Kapan Waktu Ziarah Kubur Sebelum Ramadan?
Sebenarnya, ziarah kubur bisa dilakukan kapan saja. Sebab, tidak ada penjelasan mengenaibwaktu khusus untuk melakukan ziarah kubur, sebab tujuan utamanya sendiri untuk mengingat akhirat.
Akan tetapi, ziarah kubur sebelum Ramadan atau yang disebut nyadran dan munggahan, umumnya dilakukan pada bulan Sya'ban atau sekitar satu minggu sampai sehari sebelum bulan puasa. Tradisi ini dilakukan sebagai bentuk persiapan rohani, mendoakan para leluhur, serta sebagai pengingat kematian.
Hukum Ziarah Kubur Sebelum Ramadhan Menurut Islam
Apabila membahas tentang hukum ziarah kubur sebelum Ramadan, sebenarnya tidak dijelaskam secara spesifik di Al-Qur'an ataupun hadits terkait. Kendati begitu, kegiatan mengunjungi makam merupakan anjuran langsung dari Rasulullah SAW.
Pada hakikatnya ziarah kubur disyariatkan dalam Islam, hal ini sebagaimana sabda Nabi Muhammad SAW yang berbunyi:
قد كنت نهيتكم عن زيارة القبور فزورها فإنها تذكر الآخرة
Artinya: "Aku pernah melarang kalian ziarah kubur. Sekarang ziarahlah karena ziarah kubur itu mengingatkan kalian kepada akhirat."
Berdasarkan riwayat di atas, umat muslim justru diperintahkan untuk berziarah kubur. Akan tetapi hal yang harus diperhatikan adalah tujuan dari ziarah kubur yang dianjurkan. Di mana ziarah diperbolehkan semata untuk mengingat kematian dan mendoakan orang yang sudah meninggal.
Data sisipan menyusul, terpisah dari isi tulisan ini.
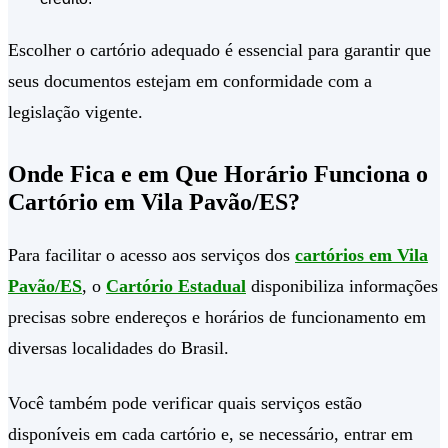
Escolher o cartório adequado é essencial para garantir que
seus documentos estejam em conformidade com a
legislação vigente.
Onde Fica e em Que Horário Funciona o
Cartório em Vila Pavão/ES?
Para facilitar o acesso aos serviços dos
cartórios em Vila
Pavão/ES
, o
Cartório Estadual
disponibiliza informações
precisas sobre endereços e horários de funcionamento em
diversas localidades do Brasil.
Você também pode verificar quais serviços estão
disponíveis em cada cartório e, se necessário, entrar em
Lebih lanjut, ziarah kubur tidak boleh dilakukan jika tujuannya disalahgunakan. Misalnya seperti yang dilakukan sebagian orang jelang Ramadan yaitu berziarah dengan tujuan meminta diberikan berkah, dibukakan rezekinya, supaya mudah jodohnya, jabatannya naik dan sejenisnya.
Perbuatan-perbuatan atau niat seperti itu bahkan jatuhnya ke syirik. Artinya, selama ziarah dilakukan bukan untuk tujuan-tujuan yang tidak baik, maka ke makam jelang Ramadan boleh-boleh saja.